Assuming that I am in a python console and want to launch another python program in the same process. The python program looks like this:

import sys

if __name__ == '__main__':
      args = sys.argv
      for key in args:
          print(key)

and I'm not allowed to modify it.

What is the proper way of doing this? Can I call it's 'main function' with a different list of arguments like C++ or Java?

I'm not against method are are considered hacking. Python is a highly extendable interpreted language and I'll do whatever necessary to bypass this restriction


Solution

  • You can't "call its main function", because it doesn't have one.

    In fact, the usual way to handle this is to move all those code into a function, then make the __main__ guard code just call that:

    def main(args):
        for key in args:
            print(key)
    
    if __name__ == '__main__':
        main(sys.argv)
    

    Then you can call its main function, passing it any args you want.

    But if you can't fix the file, that won't work.


    So, what can you do? It all depends on how exactly you need to follow the usual python another.py semantics.


    The quick&dirty way is to do what blhsing's answer suggests: read the file, and exec it with the globals from your own script:

    with open('another.py') as f:
        exec(f.read(), globals())
    

    Notice that this is going to leave sys.argv untouched. You can, of course, manually set it to something else first:

    _argv = sys.argv
    sys.argv = ['args', 'i', 'want', 'it', 'to', 'see']
    try:
        with open('another.py') as f:
            exec(f.read(), globals())
    finally:
        sys.argv = _argv
    

    If you're doing this from another module, rather than from your top-level script, that won't work, but with a slight modification, it will:

    with open('another.py') as f:
        exec(f.read(), sys.modules['__main__'].__dict__)
    

    But you may be better off creating a clean global namespace. The script may not expect to have your globals sitting around—and it may change things you don't want it to change. This is just as easy:

    with open('another.py') as f:
        exec(f.read(), {})
    

    (Note that this will still automatically inherit the current builtins, which you usually want. If you don't want that for some reason, see the exec docs.)
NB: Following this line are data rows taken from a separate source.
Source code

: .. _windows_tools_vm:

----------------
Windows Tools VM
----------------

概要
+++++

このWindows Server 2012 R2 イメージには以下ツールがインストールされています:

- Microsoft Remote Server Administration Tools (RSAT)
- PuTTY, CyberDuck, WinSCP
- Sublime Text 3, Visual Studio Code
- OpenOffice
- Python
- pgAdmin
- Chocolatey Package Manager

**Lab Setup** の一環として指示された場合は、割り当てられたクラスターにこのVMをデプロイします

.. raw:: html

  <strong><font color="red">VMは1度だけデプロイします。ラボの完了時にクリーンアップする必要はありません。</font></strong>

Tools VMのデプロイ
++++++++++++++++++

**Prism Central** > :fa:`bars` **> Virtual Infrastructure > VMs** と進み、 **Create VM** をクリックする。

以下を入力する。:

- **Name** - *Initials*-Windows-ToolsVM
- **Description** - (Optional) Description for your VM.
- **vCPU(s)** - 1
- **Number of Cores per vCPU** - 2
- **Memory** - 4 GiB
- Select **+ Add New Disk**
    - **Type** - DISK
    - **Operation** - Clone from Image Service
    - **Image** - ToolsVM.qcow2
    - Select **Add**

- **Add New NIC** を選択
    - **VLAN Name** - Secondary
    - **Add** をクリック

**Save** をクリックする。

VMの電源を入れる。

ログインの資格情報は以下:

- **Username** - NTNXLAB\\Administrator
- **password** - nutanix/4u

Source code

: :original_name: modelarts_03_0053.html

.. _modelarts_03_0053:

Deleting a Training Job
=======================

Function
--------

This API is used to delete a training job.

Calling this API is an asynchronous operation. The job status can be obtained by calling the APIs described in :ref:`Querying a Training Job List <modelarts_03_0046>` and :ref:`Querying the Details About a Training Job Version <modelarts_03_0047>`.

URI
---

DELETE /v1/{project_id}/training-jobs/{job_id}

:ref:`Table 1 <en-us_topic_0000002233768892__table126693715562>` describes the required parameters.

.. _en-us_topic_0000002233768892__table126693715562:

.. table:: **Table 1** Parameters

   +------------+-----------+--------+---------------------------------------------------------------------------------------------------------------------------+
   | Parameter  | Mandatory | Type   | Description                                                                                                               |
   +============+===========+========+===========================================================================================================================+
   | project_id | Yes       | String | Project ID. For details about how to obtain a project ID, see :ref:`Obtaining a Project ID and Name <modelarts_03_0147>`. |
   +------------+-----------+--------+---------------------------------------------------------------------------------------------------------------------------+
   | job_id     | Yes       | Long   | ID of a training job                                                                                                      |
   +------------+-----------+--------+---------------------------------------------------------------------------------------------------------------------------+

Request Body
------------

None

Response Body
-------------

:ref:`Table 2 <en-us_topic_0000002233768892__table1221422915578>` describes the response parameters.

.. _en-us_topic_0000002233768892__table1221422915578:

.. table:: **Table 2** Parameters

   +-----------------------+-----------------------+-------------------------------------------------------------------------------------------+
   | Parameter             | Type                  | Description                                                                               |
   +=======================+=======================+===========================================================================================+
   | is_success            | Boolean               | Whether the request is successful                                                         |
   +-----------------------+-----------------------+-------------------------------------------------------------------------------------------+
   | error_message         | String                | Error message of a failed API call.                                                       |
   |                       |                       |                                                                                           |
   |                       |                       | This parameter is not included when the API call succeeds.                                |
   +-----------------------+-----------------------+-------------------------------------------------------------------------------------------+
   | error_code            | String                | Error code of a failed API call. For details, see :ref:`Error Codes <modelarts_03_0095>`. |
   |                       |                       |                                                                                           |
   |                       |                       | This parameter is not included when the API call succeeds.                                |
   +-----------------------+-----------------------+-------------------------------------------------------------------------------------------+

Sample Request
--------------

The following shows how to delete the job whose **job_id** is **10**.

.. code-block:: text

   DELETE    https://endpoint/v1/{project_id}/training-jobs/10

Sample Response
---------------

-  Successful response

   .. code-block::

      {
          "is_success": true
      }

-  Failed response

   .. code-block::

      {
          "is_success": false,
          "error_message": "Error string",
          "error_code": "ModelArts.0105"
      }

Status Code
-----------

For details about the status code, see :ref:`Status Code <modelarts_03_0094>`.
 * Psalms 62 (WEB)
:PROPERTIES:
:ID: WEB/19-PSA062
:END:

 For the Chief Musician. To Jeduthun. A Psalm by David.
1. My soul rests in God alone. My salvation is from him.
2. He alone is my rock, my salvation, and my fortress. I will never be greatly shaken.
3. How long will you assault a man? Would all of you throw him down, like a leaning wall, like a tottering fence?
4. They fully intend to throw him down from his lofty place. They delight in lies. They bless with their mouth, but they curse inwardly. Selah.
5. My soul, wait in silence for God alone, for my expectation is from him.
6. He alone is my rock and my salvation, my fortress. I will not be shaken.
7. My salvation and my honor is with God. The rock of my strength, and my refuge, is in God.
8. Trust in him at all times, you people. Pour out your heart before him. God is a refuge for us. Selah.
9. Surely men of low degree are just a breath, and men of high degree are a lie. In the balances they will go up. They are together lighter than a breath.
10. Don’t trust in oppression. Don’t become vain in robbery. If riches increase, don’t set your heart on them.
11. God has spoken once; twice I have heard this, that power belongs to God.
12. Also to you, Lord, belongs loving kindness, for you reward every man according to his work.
    If you want to guarantee that you're executing it exactly the same way as running a script normally, use the runpy module.

    When you run python -m another, what it ultimately does is:

    runpy.run_module(sys.argv[0], run_name="__main__", alter_sys=True)
    

    So, you can do the same thing manually:

    runpy.run_module('another', run_name='__main__')
    

    Whether you want to add alter_sys=True depends on what you're after. Without it, if the script tries to access sys.argv (as your script does) or sys.modules['__main__'], it will see your values, instead of its own.


    If you want to emulate python another.py, you'd want to use importlib to create a full __spec__ and related objects, then calls runpy.run_path.